BEGIN Data shown

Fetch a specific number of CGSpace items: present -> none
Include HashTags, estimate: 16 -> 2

END Data shown
BEGIN Data shown

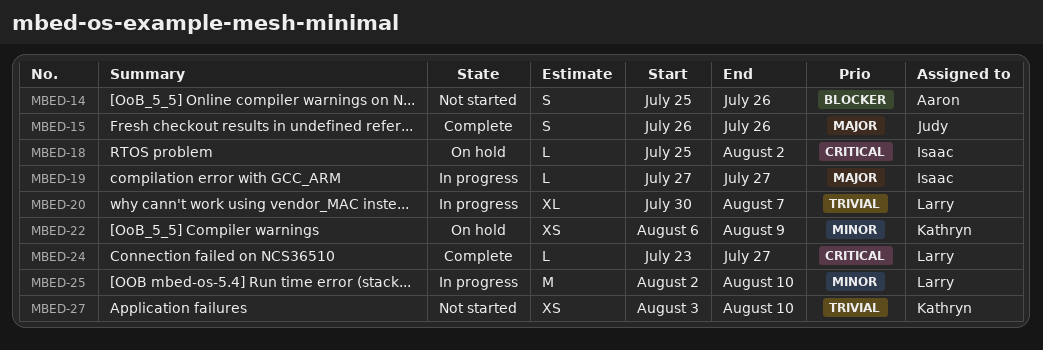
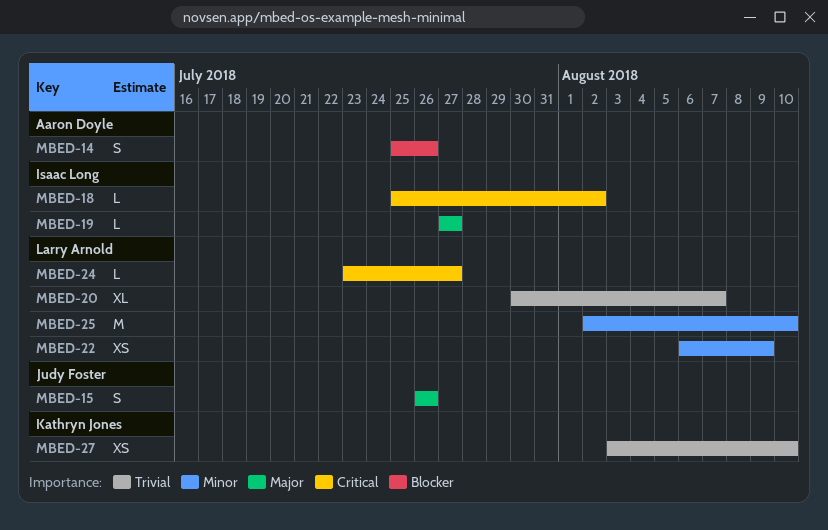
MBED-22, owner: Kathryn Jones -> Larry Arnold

END Data shown
BEGIN Data shown

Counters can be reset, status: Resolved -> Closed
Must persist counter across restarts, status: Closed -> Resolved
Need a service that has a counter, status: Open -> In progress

END Data shown

(Exercise) Among the records above, extract exactly the lines from the line with "Fetch a specific" to the line with "Include HashTags, estimate: 16 -> 2", both lines included, and leave out the rest.

(Response below)
Fetch a specific number of CGSpace items: present -> none
Include HashTags, estimate: 16 -> 2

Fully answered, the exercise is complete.